O roteiro de reação deve ser seguido mesmo se o tema da cerimônia não estiver relacionado a esses assuntos e os ministros forem de outras áreas. Pressionada por eleitores que exigem mudanças, como revelou a última pesquisa Ibope divulgada na semana passada, Dilma quer destacar que muitos dos programas mencionados hoje por seus adversários são conquistas da administração do PT e representam ‘só um começo’. Uma campanha publicitária sobre o Mais Médicos entrará no ar na próxima semana.

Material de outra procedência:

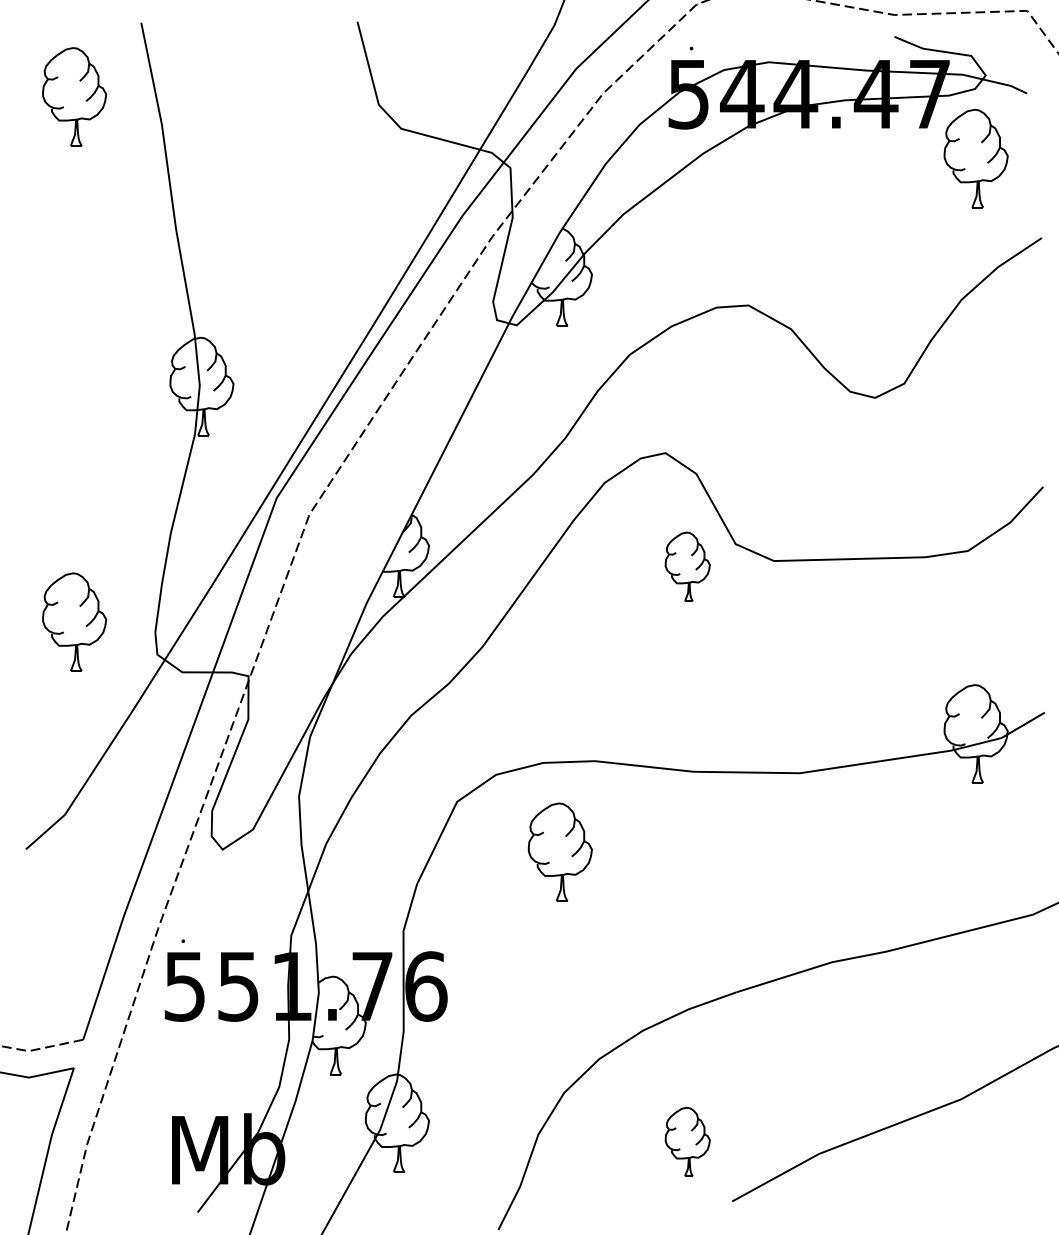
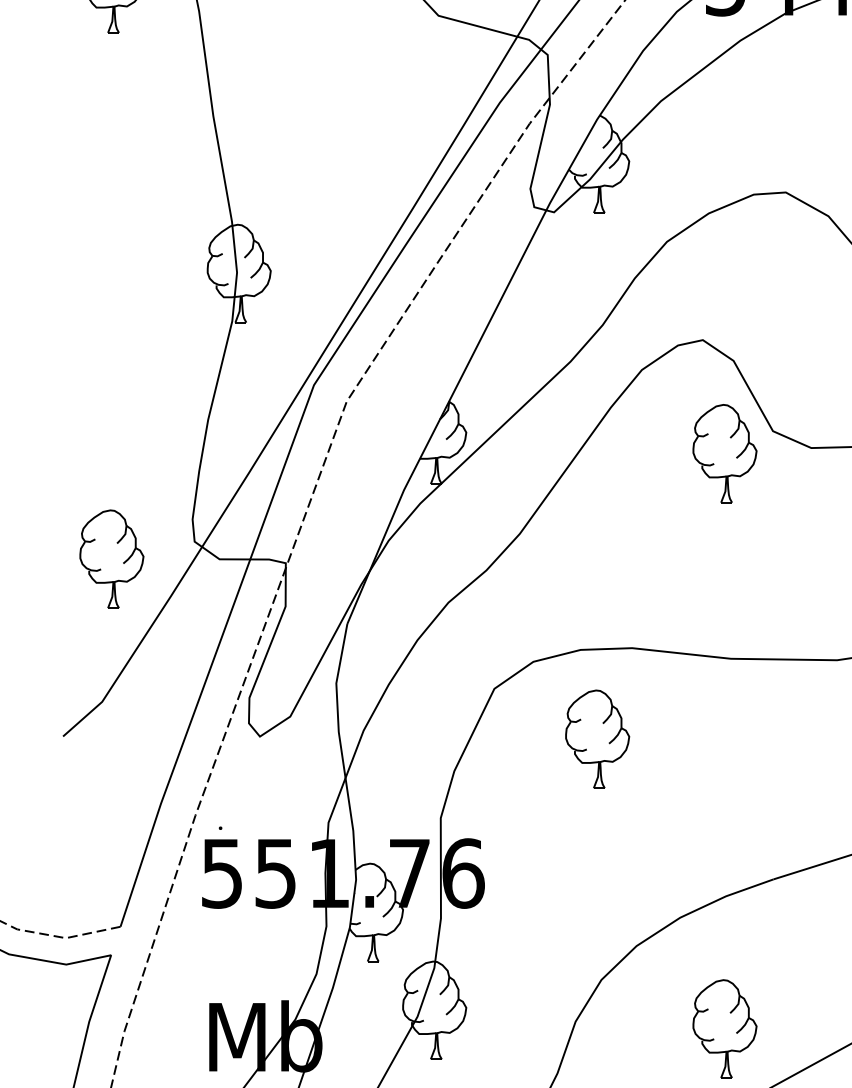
part: (687, 566) -> (724, 453), size x1.43
part: (74, 621) -> (111, 558), moved
part: (687, 1141) -> (724, 1028), size x1.43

Para rebater as críticas da oposição de que o governo Dilma investe no ‘trabalho escravo’ de médicos cubanos, a propaganda na TV mostrará como o programa, com 14 mil novos profissionais, tem mudado a vida dos mais pobres, principalmente no interior. 
 
Esta visão da presidente (e do seu mentor político) pode estar equivocada. Afinal, nunca o governo federal gastou tanto em publicidade como no ano passado. O Planalto gastou R$ 2,3 bilhões para veicular propaganda em 2013. O valor é o maior já registrado desde 2000, quando começou a ser divulgado esse tipo de dado. Até o atual recorde estabelecido pela presidente Dilma Rousseff, o maior gasto havia sido o de 2009, sob o presidente Luiz Inácio Lula da Silva, com R$ 2,2 bilhões. Ou seja: não é por falta de visibilidade das ações do governo que as avaliações populares vão mal. Falta ao governo uma visão ampla do que o brasileiro precisa e reivindica.
 
A última pesquisa do Ibope, por exemplo, captou um desejo crescente de mudança. O índice de brasileiros que querem alterações profundas no governo chegou a 68% em abril, segundo o levantamento. O descontentamento com o governo Dilma aumentou muito entre os jovens e também entre tradicionais eleitores do PT, como beneficiários do Bolsa Família. A avaliação negativa da gestão, feita por pessoas que moram na periferia, subiu 11 pontos, passando de 27% no mês passado para 38% agora. São índices próximos ao que Dilma obteve no período posterior aos protestos de junho do ano passado. À época, Dilma defendeu mudanças que não saíram do discurso. E o brasileiro vê isso. A população exige que se tenha com hospitais e escolas, hoje sucateados, as mesmas exigências dos estádios para a Copa do Mundo. E também quer transporte público de qualidade e que o dinheiro de seus impostos seja aplicado em seu próprio benefício. Todos sabemos que isso não acontece. Dificilmente a estratégia (dissociada da realidade brasileira) da presidente Dilma, de olho em sua reeleição, trará os frutos que ela espera.